Robotic search for missing boater in Lake Mendocino fails to find body

Authorities presume Vincent Soto, who was fishing with his father, Carlos Soto, is dead. The father’s body was recovered June 11.|

A search of Lake Mendocino Wednesday using a robot to find the body of a man missing over a month yielded a lead but nothing definitive, according to family members and the Mendocino County Sheriff’s Office.

Carlos Soto, 62, of Laytonville was found dead on June 11 on the south end of the lake after a passerby noticed an empty boat. He had been on a fishing trip with his son, Vincent Soto, 40, also of Laytonville.

After weeks of searching the surrounding area, sheriff’s officials presume the younger Soto is dead. Authorities and family members have been searching for his body for over a month.

The Mendocino County Sheriff’s Office worked with the Army Corps of Engineers, Sonoma Water and the National Marine Fisheries to conduct a rare search of the lake using a robot, but they did not find Vincent’s body. They did, however, spot an object they think may be the body but were unable to confirm it, Mendocino Sheriff’s Lieutenant Shannon Barney said.

“We couldn’t get close enough in a steady manner to see what it was. It’s basically a human shape, but it could be a log,” he said.

The problem was the high current, Barney said. Sonoma Water officials reduced the amount of water released from Lake Mendocino into the?Russian River to allow the robot to work, dropping it to the lowest flow levels in the lake’s history, Barney said.
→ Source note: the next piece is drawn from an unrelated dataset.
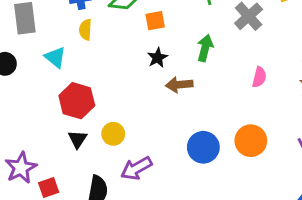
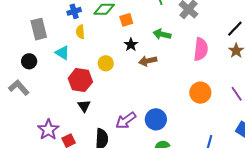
green arrow: (205, 48) -> (162, 34), turned -84
pink semicircle: (259, 77) -> (201, 49), size x1.6
yellow circle: (113, 134) -> (106, 63), moved
blue circle: (203, 147) -> (156, 119), moved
“We took it down to ?10 cubic feet a second, which from what I was told, the lowest they had it before was 25 cubic feet a second,” Barney said. “We had that at first, it was our agreed-upon flow rate, but it was too fast for the robot to work.”

The robot was able to navigate the lake at the reduced flow levels, Barney said, but it had to run its propellers at full speed in order to avoid being swept away in the current.

The speed of the water also reduced the robot’s range of vision to about 6 inches, meaning it had to get extremely close to objects in order to identify them.

Spotting a shape that could be a human body, the robot moved in closer, but the propellers kicked up silt from the bottom of the lake, clouding its vision completely, Barney said.

The object was spotted at about 112 feet below the surface of the water, caught against a gate at the bottom of the lake. That’s too deep for human dive teams from the Marin County Sheriff’s Office that have previously worked with the Mendocino County Sheriff’s Office on the search, Barney said. Authorities are now working to coordinate a deep-water dive team to examine the object. It will take at least a few days, and possibly longer before authorities can resume the search, Barney said.

Friends and family members of the Sotos have kept a vigil on the south side of the lake since Carlos Soto’s body was discovered, with a constant fire burning in the tradition of the Mishewal Wappo tribe, of which Vincent Soto belonged. Daniel Garcia, his brother, said the family plans to continue the vigil until the body is found.

“That’s why we’re here in the first place,” he said.